La chercheuse Catherine Lavau est arrivée à Rennes il y a trois ans pour intégrer l’Institut de recherche en santé, environnement et travail (Irset). Après avoir dédié sa carrière à l’étude des mécanismes moléculaires des leucémies chez les nouveaux-nés, les enfants et les adultes pour déboucher à de nouvelles pistes thérapeutiques, elle a aujourd’hui décidé d’en étudier les facteurs initiateurs dans une optique de prévention. Son but : regarder les effets des polluants environnementaux dans le déclenchement des leucémies pédiatriques.

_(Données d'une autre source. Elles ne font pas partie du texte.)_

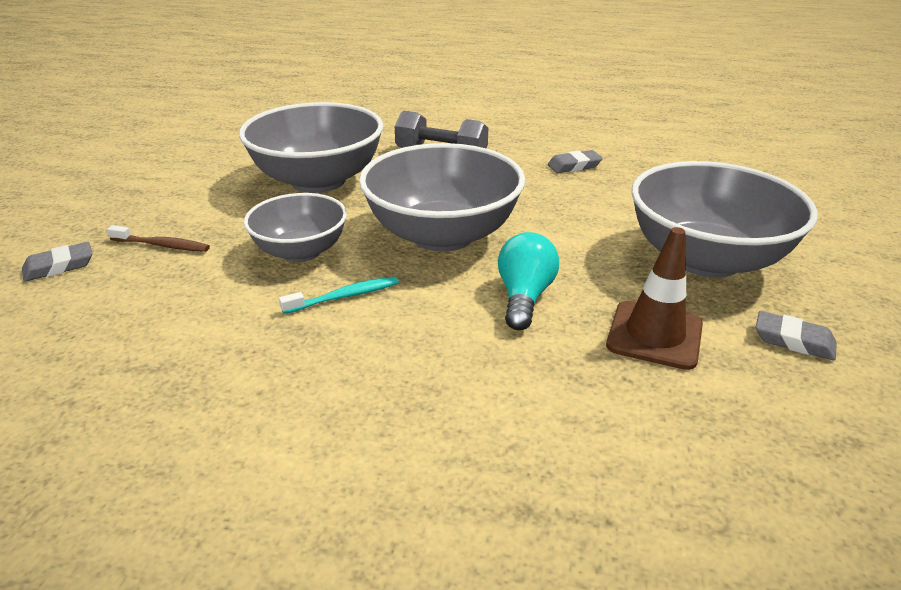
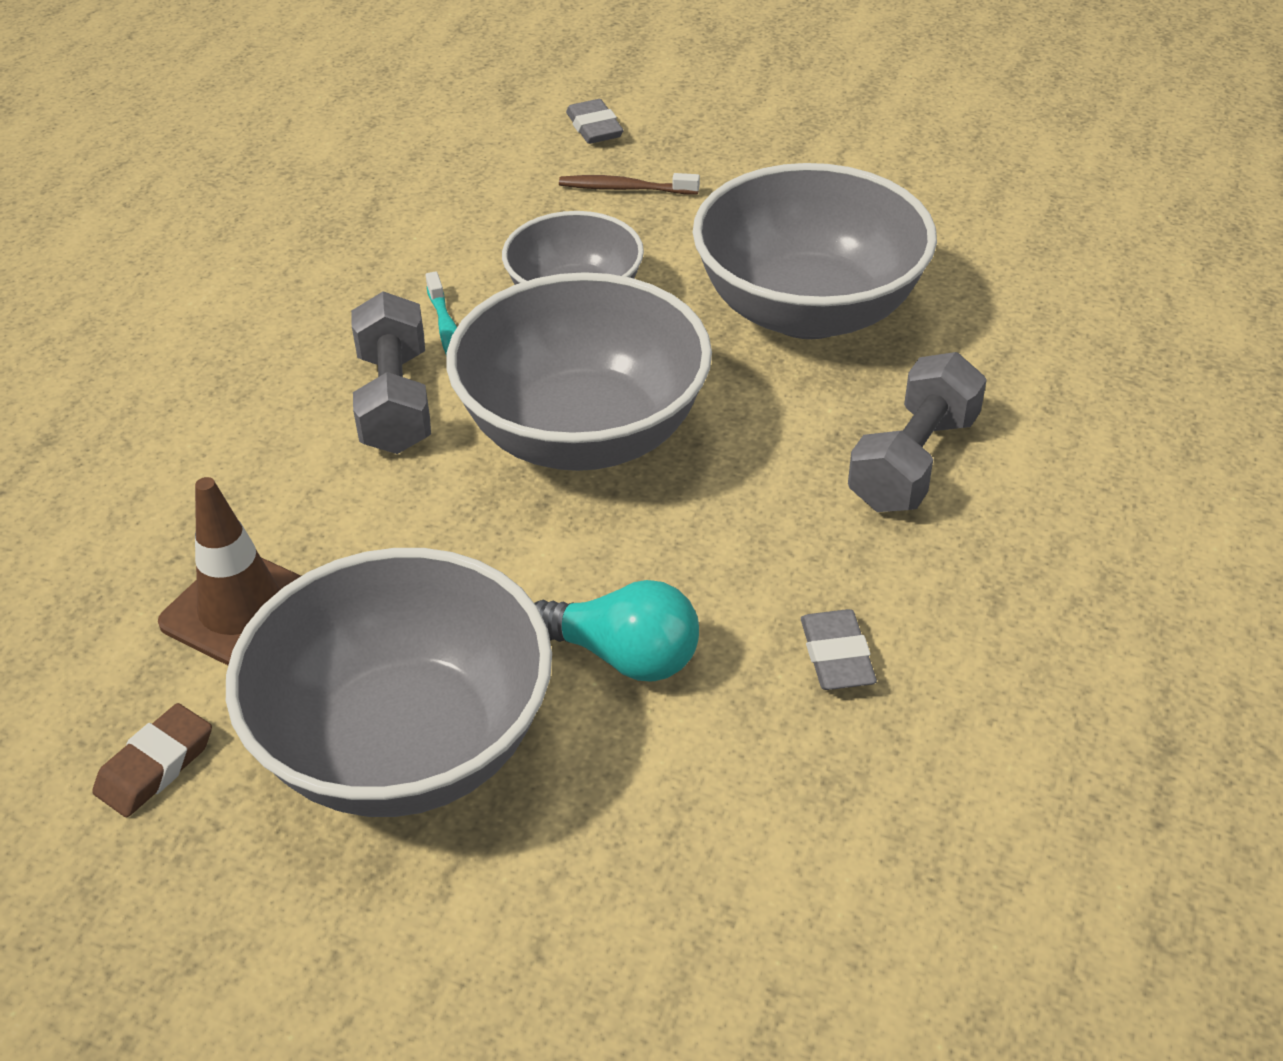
camera: 100 degrees right, 10 degrees up
brown toothbrush [107,225,210,252] -> brown toothbrush turned 75 degrees clockwise [559,173,700,194]
turquoise light bulb [498,232,559,330] -> turquoise light bulb moved to [534,580,699,681]
grey eraser [756,311,837,360] -> brown eraser [92,703,212,817]
none -> grey dumbbell [351,291,431,454]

Mon but est de développer des modèles expérimentaux pour étudier l’effet des pesticides, en particulier sur le développement de ces leucémies de l’enfant. Je développe un projet pour étudier, à l’aide d’un modèle de poisson zèbre, l’effet d’agents chimiques sur les stades très précoces du développement des leucémies.
Il faut savoir que les cancers pédiatriques résultent de mutations qui ont lieu pendant la grossesse. Donc, j’ai développé un modèle de poissons permettant de regarder l’effet de molécules chimiques sur les stades embryonnaires du poisson pour voir comment, au cours de la vie du poisson jusqu’à l’âge adulte, ça peut induire des proliférations ultérieures des cellules du sang. Les poissons sont des modèles utilisés de nombreuses années pour modéliser des leucémies.
L’hypothèse de départ est qu’il y a peut-être des substances auxquelles sont exposées les familles dans les clusters de leucémie de l’enfant qui auraient un effet sur la multiplication des cellules sanguines de l’embryon que l’on peut mesurer chez le poisson.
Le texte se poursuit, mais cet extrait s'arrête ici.